Moving on to the body of the function, we see the creation of a lot of local variables which I’ll go into as they’re used. It is important to note, though, that there is a group of buffers created with absolute lengths. These appear, at first glance, to be possible introduction points for overflow vulnerabilities - something that is mitigated by the Rust idiom of defaulting to using Vecs instead of arrays.

One of these buffers, of length 1024, is populated using the function get_line, which, according to the comments above its definition, reads a line into a buffer and null-terminates it, with length checking, and returns the number of bytes stored. That buffer is printed and dissected over the course of the next 90 lines or so.

Now that it’s clear how I dissect each line of code, I’m going to move a bit faster, translating the entire program into pseudocode function by function. What we currently have is this:

Open and configure a server socket

Until the process is terminated:
 Wait for a client to request a connection
 Try to open a connection with that client
 Open a new thread to deal with that connection's request

And we’re examining the idea of “dealing with the client”. This is all done in the accept_connection function, whose pseudocode looks a bit like this:

accept_request takes a socket connecting to the client
     read a line from the client
     log (to stdout) the received request
     
     copy what is assumed to be the method into another buffer
     if the method isn't GET or POST:
          handle an unimplemented method somehow
     if the method is POST:
          make a note that this request will require executing a CGI script

     copy what is assumed to be the URL into another buffer
     if the method is GET and the url has a ? in it:
          make a note that this request will require executing a CGI script
     construct the path to the requested resource by prepending "htdocs" to the url
          (note - I'd like to make this customizable in the rewrite)

     if the URL is /:
          add 'index.html' to the path

     if the resource being requested doesn't exist:
          handle a not found error somehow
     if the resource is a directory:
          append "/index.html" to the file path
          (note- the existence of THIS file isn't checked!)
     if the file is executable:
          make a note that this request will require executing a CGI script
     
     if this request requires executing a CGI script:
          handle executing a CGI script
     otherwise:
          handle serving a static file

This analysis is pretty revealing: essentially all this function does is determine some properties of a request and then pass it off to be handled appropriately by other functions.

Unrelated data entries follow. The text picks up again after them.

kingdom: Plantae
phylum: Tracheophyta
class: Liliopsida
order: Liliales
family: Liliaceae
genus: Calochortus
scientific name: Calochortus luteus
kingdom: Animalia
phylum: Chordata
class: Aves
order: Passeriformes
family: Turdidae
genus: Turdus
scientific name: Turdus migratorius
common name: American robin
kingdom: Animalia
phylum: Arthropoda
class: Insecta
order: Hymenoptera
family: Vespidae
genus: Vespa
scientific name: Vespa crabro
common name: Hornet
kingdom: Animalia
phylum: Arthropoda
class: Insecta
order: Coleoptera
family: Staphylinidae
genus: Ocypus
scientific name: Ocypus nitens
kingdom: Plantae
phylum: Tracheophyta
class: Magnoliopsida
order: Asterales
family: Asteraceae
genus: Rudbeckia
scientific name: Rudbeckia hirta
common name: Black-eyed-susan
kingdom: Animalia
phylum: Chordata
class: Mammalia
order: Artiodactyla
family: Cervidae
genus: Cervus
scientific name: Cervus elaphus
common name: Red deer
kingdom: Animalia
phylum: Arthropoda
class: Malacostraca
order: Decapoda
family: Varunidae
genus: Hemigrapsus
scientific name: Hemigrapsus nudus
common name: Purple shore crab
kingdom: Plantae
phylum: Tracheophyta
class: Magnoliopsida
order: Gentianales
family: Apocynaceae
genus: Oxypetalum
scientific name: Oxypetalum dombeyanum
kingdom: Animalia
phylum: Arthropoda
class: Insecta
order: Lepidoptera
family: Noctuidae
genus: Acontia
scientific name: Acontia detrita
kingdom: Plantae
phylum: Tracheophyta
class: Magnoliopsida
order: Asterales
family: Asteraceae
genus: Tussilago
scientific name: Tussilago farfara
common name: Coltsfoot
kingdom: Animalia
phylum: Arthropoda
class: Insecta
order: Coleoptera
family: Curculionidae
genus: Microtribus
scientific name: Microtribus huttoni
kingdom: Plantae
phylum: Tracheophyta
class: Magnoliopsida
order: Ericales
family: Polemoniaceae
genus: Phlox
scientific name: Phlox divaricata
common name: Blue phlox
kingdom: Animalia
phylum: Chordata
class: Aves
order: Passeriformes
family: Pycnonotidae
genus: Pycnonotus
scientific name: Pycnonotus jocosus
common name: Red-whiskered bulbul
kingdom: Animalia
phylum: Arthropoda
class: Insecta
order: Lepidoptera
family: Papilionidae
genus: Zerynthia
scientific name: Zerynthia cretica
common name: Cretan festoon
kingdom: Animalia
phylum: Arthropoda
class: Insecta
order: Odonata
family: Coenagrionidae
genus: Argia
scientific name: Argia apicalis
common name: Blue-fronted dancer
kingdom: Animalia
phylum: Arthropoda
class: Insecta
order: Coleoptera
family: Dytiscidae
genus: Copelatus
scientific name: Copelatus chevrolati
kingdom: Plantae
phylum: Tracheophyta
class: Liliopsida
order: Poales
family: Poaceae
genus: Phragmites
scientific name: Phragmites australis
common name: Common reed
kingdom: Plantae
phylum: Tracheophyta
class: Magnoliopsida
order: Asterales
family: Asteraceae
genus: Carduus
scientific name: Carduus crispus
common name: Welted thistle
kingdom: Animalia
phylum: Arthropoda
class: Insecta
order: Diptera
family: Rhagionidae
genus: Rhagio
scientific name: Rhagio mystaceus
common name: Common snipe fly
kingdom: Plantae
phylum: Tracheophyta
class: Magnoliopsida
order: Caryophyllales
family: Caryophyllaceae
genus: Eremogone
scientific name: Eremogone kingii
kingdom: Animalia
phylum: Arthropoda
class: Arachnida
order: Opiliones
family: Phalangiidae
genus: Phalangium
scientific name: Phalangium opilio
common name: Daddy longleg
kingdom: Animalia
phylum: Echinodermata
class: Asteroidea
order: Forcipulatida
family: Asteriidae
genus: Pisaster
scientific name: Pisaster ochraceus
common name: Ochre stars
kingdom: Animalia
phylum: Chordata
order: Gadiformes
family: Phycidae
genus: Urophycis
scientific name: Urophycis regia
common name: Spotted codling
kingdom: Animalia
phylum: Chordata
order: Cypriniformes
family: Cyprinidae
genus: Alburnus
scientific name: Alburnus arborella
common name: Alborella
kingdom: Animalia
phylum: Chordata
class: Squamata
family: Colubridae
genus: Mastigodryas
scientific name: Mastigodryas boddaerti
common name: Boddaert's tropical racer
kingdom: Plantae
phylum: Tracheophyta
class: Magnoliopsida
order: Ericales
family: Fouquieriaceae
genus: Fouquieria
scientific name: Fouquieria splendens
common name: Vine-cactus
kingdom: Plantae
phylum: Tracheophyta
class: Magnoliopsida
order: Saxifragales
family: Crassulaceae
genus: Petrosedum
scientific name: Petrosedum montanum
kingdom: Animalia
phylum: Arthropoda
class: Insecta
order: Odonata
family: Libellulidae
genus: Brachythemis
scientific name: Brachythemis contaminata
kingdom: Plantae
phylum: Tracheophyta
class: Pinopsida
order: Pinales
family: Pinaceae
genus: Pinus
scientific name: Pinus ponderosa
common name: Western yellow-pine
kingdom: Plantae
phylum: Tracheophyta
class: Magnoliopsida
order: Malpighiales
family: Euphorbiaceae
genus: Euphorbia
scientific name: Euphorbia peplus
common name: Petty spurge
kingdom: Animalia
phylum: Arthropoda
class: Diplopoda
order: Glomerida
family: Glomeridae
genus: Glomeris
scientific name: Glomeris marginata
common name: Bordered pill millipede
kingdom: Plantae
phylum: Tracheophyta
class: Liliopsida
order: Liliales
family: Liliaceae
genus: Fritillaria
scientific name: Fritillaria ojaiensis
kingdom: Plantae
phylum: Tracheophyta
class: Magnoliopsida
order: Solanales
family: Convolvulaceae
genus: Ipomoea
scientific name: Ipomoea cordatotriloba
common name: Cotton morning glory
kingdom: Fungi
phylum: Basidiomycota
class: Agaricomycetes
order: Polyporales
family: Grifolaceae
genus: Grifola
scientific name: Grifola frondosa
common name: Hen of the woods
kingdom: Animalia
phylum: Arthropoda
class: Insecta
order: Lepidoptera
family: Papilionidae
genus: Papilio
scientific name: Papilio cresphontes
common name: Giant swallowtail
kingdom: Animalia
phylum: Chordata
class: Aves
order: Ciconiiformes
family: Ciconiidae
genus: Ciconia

This particular function should be fairly easy to translate into more efficient Rust code, especially if we look at using Rust’s more advanced type system. In particular, rather than having a large number of buffers, I’d like to use slices and ADTs. For example, I might create an enum HTTPMethod:

enum HTTPMethod {
     Get,
     Post,
     Other
}

Then I could use a match expression to appropriately dispatch the request, whether to the static server, CGI handler, or error response.

In the next post, I’ll take a look at the handler functions and how they handle the various conditions and actions a request can trigger - unimplemented method, resource not found, static file serving, and CGI execution. I’ll also discuss the Rust idioms that can be used to better model the intended behavior and internal structure of this server.